We can remember too that this entire struggle //starts// with misalignment
and delivery failures that are due to the existing default-generated
Return-Path. As far as I can tell, //everyone// agrees that we want
deliverable mail. We have risk with or without it.
What makes application-level configuration riskier than host-level
configuration?
> WP is losing even more mail than it was
@michaelorlitzky I appreciate you sharing this, but everyone is kind of
tossing around these claims and I would really love to see numbers. that
is, I don’t want any of us to have to guess or pick whose opinion is more
trustworthy given that we have these contradictory claims.
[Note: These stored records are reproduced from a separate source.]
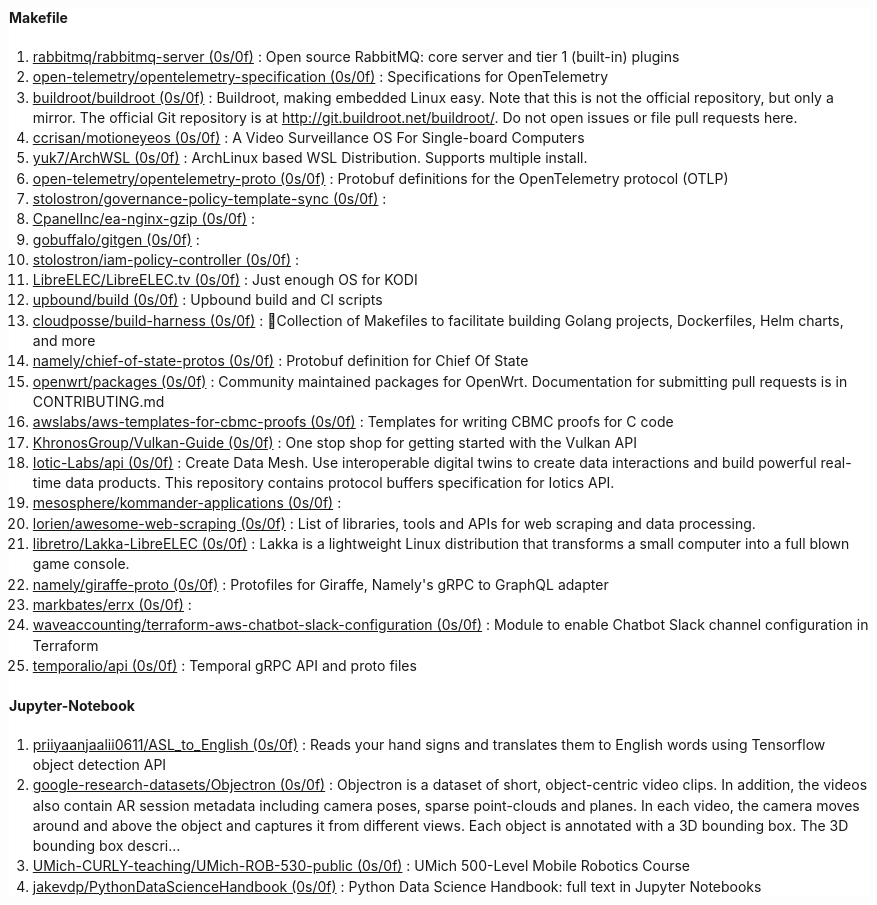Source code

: #### Makefile
1. [rabbitmq/rabbitmq-server (0s/0f)](https://github.com/rabbitmq/rabbitmq-server) : Open source RabbitMQ: core server and tier 1 (built-in) plugins
2. [open-telemetry/opentelemetry-specification (0s/0f)](https://github.com/open-telemetry/opentelemetry-specification) : Specifications for OpenTelemetry
3. [buildroot/buildroot (0s/0f)](https://github.com/buildroot/buildroot) : Buildroot, making embedded Linux easy. Note that this is not the official repository, but only a mirror. The official Git repository is at http://git.buildroot.net/buildroot/. Do not open issues or file pull requests here.
4. [ccrisan/motioneyeos (0s/0f)](https://github.com/ccrisan/motioneyeos) : A Video Surveillance OS For Single-board Computers
5. [yuk7/ArchWSL (0s/0f)](https://github.com/yuk7/ArchWSL) : ArchLinux based WSL Distribution. Supports multiple install.
6. [open-telemetry/opentelemetry-proto (0s/0f)](https://github.com/open-telemetry/opentelemetry-proto) : Protobuf definitions for the OpenTelemetry protocol (OTLP)
7. [stolostron/governance-policy-template-sync (0s/0f)](https://github.com/stolostron/governance-policy-template-sync) : 
8. [CpanelInc/ea-nginx-gzip (0s/0f)](https://github.com/CpanelInc/ea-nginx-gzip) : 
9. [gobuffalo/gitgen (0s/0f)](https://github.com/gobuffalo/gitgen) : 
10. [stolostron/iam-policy-controller (0s/0f)](https://github.com/stolostron/iam-policy-controller) : 
11. [LibreELEC/LibreELEC.tv (0s/0f)](https://github.com/LibreELEC/LibreELEC.tv) : Just enough OS for KODI
12. [upbound/build (0s/0f)](https://github.com/upbound/build) : Upbound build and CI scripts
13. [cloudposse/build-harness (0s/0f)](https://github.com/cloudposse/build-harness) : 🤖Collection of Makefiles to facilitate building Golang projects, Dockerfiles, Helm charts, and more
14. [namely/chief-of-state-protos (0s/0f)](https://github.com/namely/chief-of-state-protos) : Protobuf definition for Chief Of State
15. [openwrt/packages (0s/0f)](https://github.com/openwrt/packages) : Community maintained packages for OpenWrt. Documentation for submitting pull requests is in CONTRIBUTING.md
16. [awslabs/aws-templates-for-cbmc-proofs (0s/0f)](https://github.com/awslabs/aws-templates-for-cbmc-proofs) : Templates for writing CBMC proofs for C code
17. [KhronosGroup/Vulkan-Guide (0s/0f)](https://github.com/KhronosGroup/Vulkan-Guide) : One stop shop for getting started with the Vulkan API
18. [Iotic-Labs/api (0s/0f)](https://github.com/Iotic-Labs/api) : Create Data Mesh. Use interoperable digital twins to create data interactions and build powerful real-time data products. This repository contains protocol buffers specification for Iotics API.
19. [mesosphere/kommander-applications (0s/0f)](https://github.com/mesosphere/kommander-applications) : 
20. [lorien/awesome-web-scraping (0s/0f)](https://github.com/lorien/awesome-web-scraping) : List of libraries, tools and APIs for web scraping and data processing.
21. [libretro/Lakka-LibreELEC (0s/0f)](https://github.com/libretro/Lakka-LibreELEC) : Lakka is a lightweight Linux distribution that transforms a small computer into a full blown game console.
22. [namely/giraffe-proto (0s/0f)](https://github.com/namely/giraffe-proto) : Protofiles for Giraffe, Namely's gRPC to GraphQL adapter
23. [markbates/errx (0s/0f)](https://github.com/markbates/errx) : 
24. [waveaccounting/terraform-aws-chatbot-slack-configuration (0s/0f)](https://github.com/waveaccounting/terraform-aws-chatbot-slack-configuration) : Module to enable Chatbot Slack channel configuration in Terraform
25. [temporalio/api (0s/0f)](https://github.com/temporalio/api) : Temporal gRPC API and proto files

#### Jupyter-Notebook
1. [priiyaanjaalii0611/ASL_to_English (0s/0f)](https://github.com/priiyaanjaalii0611/ASL_to_English) : Reads your hand signs and translates them to English words using Tensorflow object detection API
2. [google-research-datasets/Objectron (0s/0f)](https://github.com/google-research-datasets/Objectron) : Objectron is a dataset of short, object-centric video clips. In addition, the videos also contain AR session metadata including camera poses, sparse point-clouds and planes. In each video, the camera moves around and above the object and captures it from different views. Each object is annotated with a 3D bounding box. The 3D bounding box descri…
3. [UMich-CURLY-teaching/UMich-ROB-530-public (0s/0f)](https://github.com/UMich-CURLY-teaching/UMich-ROB-530-public) : UMich 500-Level Mobile Robotics Course
4. [jakevdp/PythonDataScienceHandbook (0s/0f)](https://github.com/jakevdp/PythonDataScienceHandbook) : Python Data Science Handbook: full text in Jupyter Notebooks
are you able to report or estimate delivery issues against total number of
sites/email attempts on your host?
----
With this next question, please understand that I’m trying to learn and
understand everyone’s needs and that I’m not proposing a solution.
From a host’s perspective, if we are already overriding or setting the
Return-Path for emails, would it not be possible to also override the
`wordpress at site.com` address?
- Is it non-trivial to know the `site.com` part for a given node/site?
- Is it non-trivial to rewrite the Return-Path?
----
One more burning question I have is this: if the `-f` parameter is set in
`sendmail_path` and that’s respected by WordPress, is there still an issue
from the host side? It seems like this is the fix that everyone wants: a
host can override what’s set by WordPress, but a WordPress plugin can also
intervene and definitively set a proper Return-Path when a valid mailbox
exists.
----
I’m going to take a short pause from this to let other people speak and
digest what y’all are saying. I am certainly open to a revert of [61010]
if there’s agreement for it, but it seems from what everyone is saying
that the primary issue is that a non-plugin-modified Return-Path should
take a secondary role to a `-f` argument in `sendmail_path`.